Supplied material:
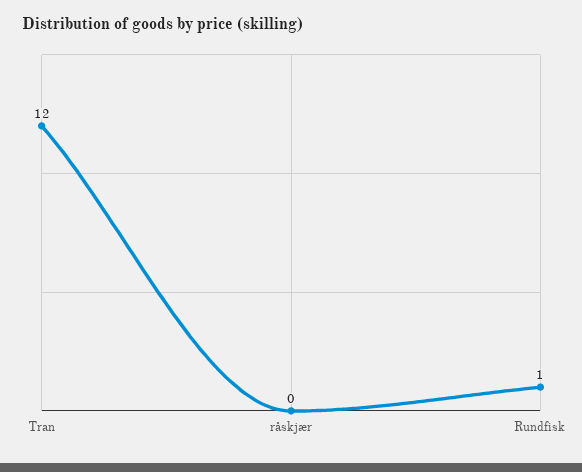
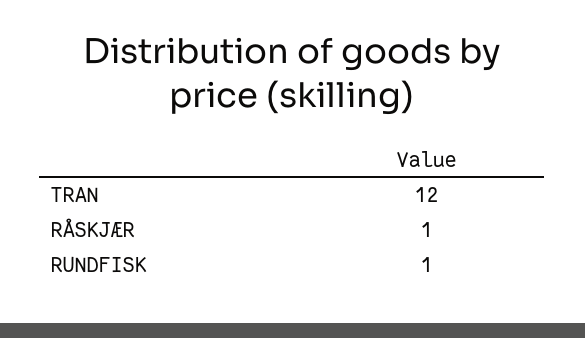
  {
    "Tran": 12,
-   "råskjær": 0,
+   "råskjær": 1,
    "Rundfisk": 1
  }

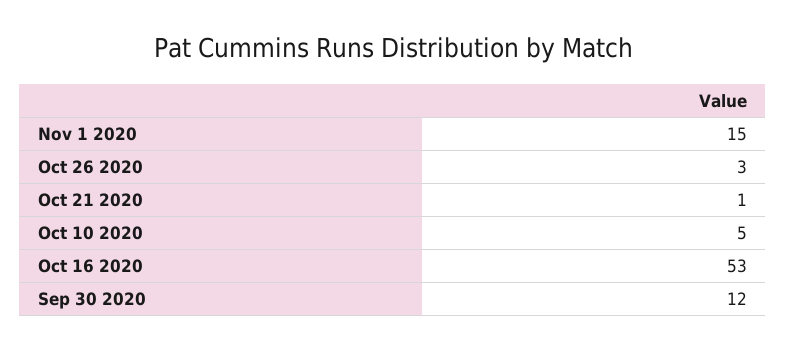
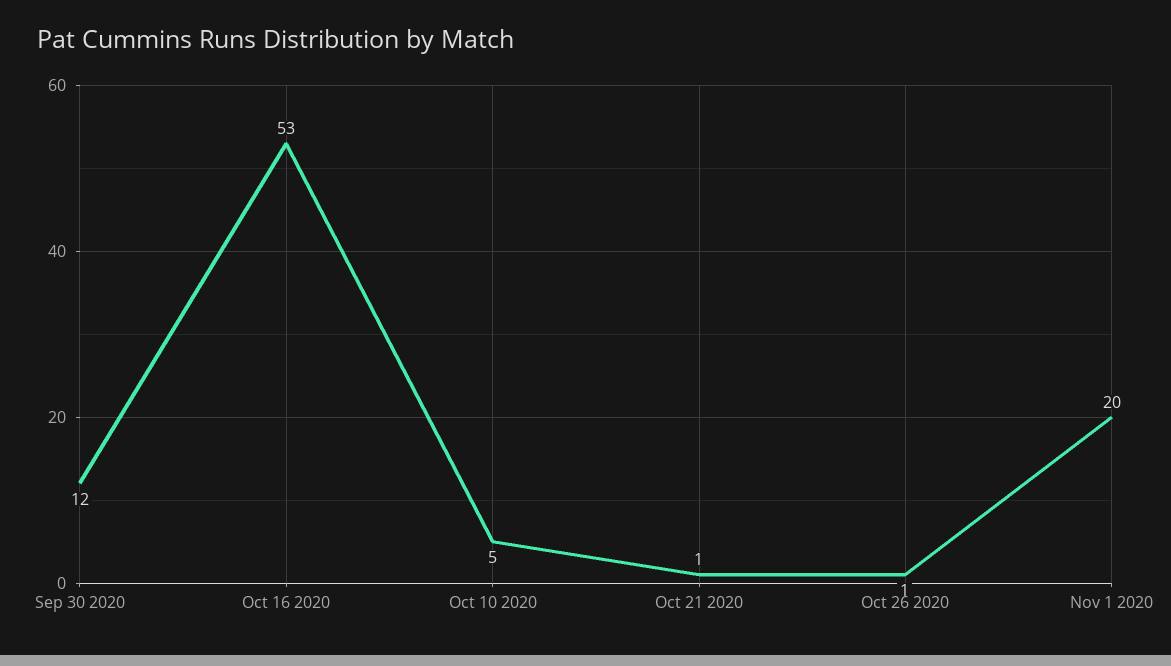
  {
-   "Nov 1 2020": 15,
+   "Nov 1 2020": 20,
-   "Oct 26 2020": 3,
+   "Oct 26 2020": 1,
    "Oct 21 2020": 1,
    "Oct 10 2020": 5,
    "Oct 16 2020": 53,
    "Sep 30 2020": 12
  }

Instructions for the task:
Please output the records above exactly, without the pictures.

Reply:
  {
    "Tran": 12,
-   "råskjær": 0,
+   "råskjær": 1,
    "Rundfisk": 1
  }

  {
-   "Nov 1 2020": 15,
+   "Nov 1 2020": 20,
-   "Oct 26 2020": 3,
+   "Oct 26 2020": 1,
    "Oct 21 2020": 1,
    "Oct 10 2020": 5,
    "Oct 16 2020": 53,
    "Sep 30 2020": 12
  }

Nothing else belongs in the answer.